What this task involves ▸ In the article about a possible impact disaster 500 years ago, copy the passage from "In 2001, he" up to and including "and impact scenario.", changing "textbook" to "volume".

==== Document passage

Free Republic
Browse · Search
News/Activism
Topics · Post Article

Skip to comments.

A BLAST FROM HEAVEN? (MAJOR IMPACT DISASTER 500 YEARS AGO?)
USNews.com ^ | 8 December 2003 edition | Charles W. Petit

Posted on 12/05/2003 6:43:33 PM PST by Mike Darancette

In 1989, Edward Bryant climbed a point on the southeast coast of his native Australia with a colleague and found an odd jumble of boulders well above the surf. A big wave, he thought, maybe a tsunami from an earthquake, must have tossed them up there. Over the next few years, however, the University of Wollongong geologist explored hundreds of miles of coast and found more signs of wave action, hundreds of feet above the water--too high for any quake-spawned surge.

An astonishing hypothesis of devastation from outer space formed in his mind. It gathered some praise, along with many ferocious brickbats from doubting colleagues. But what may be a geologic smoking gun has now turned up in 1,000 feet of water just south of New Zealand. Columbia University geologist Dallas Abbott has found what appears to be an impact crater 13 miles across, implying that something enormous, maybe half a mile wide, smashed into the crust there.

If further research confirms that the circular depression is a recent crater, it would lend dramatic ammunition to Bryant's controversial scenario: Five hundred years ago or so, as Europe was beginning its colonial explorations, a comet or perhaps an asteroid plunged to Earth seaward of Australia's New South Wales coast. It would have sent mega-tsunamis ripping into nearby islands and Australia, where Bryant has found not just rocks but trees and beach sand hurled far up bluffs and cliffs, along with whirlpool-carved cavities as much as 150 feet across--testimony, he says, to the sea's onslaught. At one place, Jervis Bay, waves apparently surmounted a headland 420 feet high. "Only a bolide could do this," says Bryant, using a technical term for a sky-bursting cosmic missile. Geologists know such things can happen--a much bigger impact is believed to have ended the reign of the dinosaurs--but no such catastrophe is known in recorded history.

People would notice something like that. Sure enough, Bryant found recorded tales from Australian aborigines and New Zealand's Maori people recounting how, not long before the arrival of Europeans, the sky heaved and split, stars fell, and immense floods swept the land. Aborigine tales told of a huge, disintegrating ball of blue fire shooting overhead. Around 1500, Maori people on New Zealand's South Island abandoned the seashore and moved inland. Huge impact-generated waves, Bryant thinks, may have destroyed not only their villages but also beds of shellfish that provided food. "It all added up," he says. "Something big hit the Earth, near here."

In 2001, he published a textbook, Tsunami--The Underrated Hazard, including his circumstantial tale of a missile from space. Some colleagues liked his daring conjecture. "It's a big idea, and it deserves attention," says Victor Baker, a planetary sciences professor at the University of Arizona who has visited Bryant's tsunami sites and believes the signs of gargantuan waves are legitimate. Something has to account for them, he says, "whether or not it is an object into the sea." Others are deeply skeptical of Bryant's evidence and impact scenario.

========
==== Dataset records

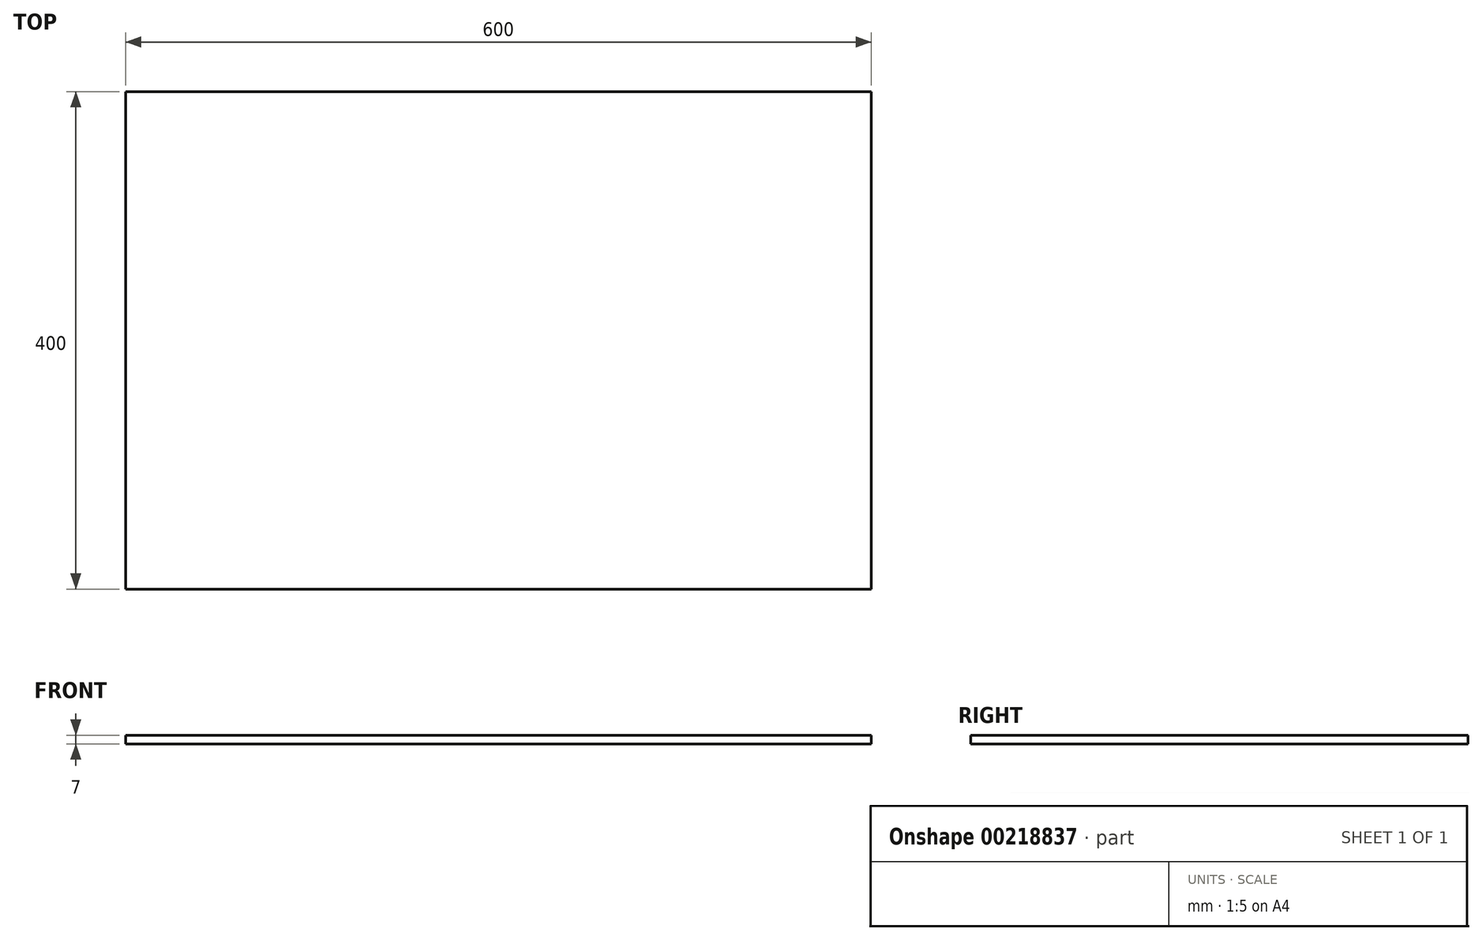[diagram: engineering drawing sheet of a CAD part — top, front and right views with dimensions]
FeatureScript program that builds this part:
annotation { "Feature Type Name" : "Feature", "Feature Type Description" : "" }
export const myFeature = defineFeature(function(context is Context, id is Id, definition is map)
    precondition{}
    {
        {
            var Q0;
            Q0=qCreatedBy(makeId("Top.planeOp"),FACE);
            var sketch = newSketch(context, id + "F0", { "sketchPlane" : qUnion([Q0])});
            skLineSegment(sketch, "E0.bottom", {"start": v(300, -200) * mm, "end": v(-300, -200) * mm});
            skLineSegment(sketch, "E0.top", {"start": v(300, 200) * mm, "end": v(-300, 200) * mm});
            skLineSegment(sketch, "E0.left", {"start": v(300, -200) * mm, "end": v(300, 200) * mm});
            skLineSegment(sketch, "E0.right", {"start": v(-300, -200) * mm, "end": v(-300, 200) * mm});
            skPoint(sketch, "E0.middle", {"position": v(0, 0) * mm});
            skSolve(sketch);
        }
        {
            var Q0;
            Q0=makeQuery(id+"F0.imprint","IMPRINT",FACE,{"disambiguationData":[TD([[makeQuery(id+"F0.imprint","IMPRINT",EDGE,{"derivedFrom":sQuery(id+"F0.wireOp",EDGE,"E0.bottom")}),-1.0]])]});
            extrude(context, id + "F1", {"entities" : qUnion([Q0]), "depth" : 7 * mm});
        }
    });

========

Finished task ▸
In 2001, he published a volume, Tsunami--The Underrated Hazard, including his circumstantial tale of a missile from space. Some colleagues liked his daring conjecture. "It's a big idea, and it deserves attention," says Victor Baker, a planetary sciences professor at the University of Arizona who has visited Bryant's tsunami sites and believes the signs of gargantuan waves are legitimate. Something has to account for them, he says, "whether or not it is an object into the sea." Others are deeply skeptical of Bryant's evidence and impact scenario.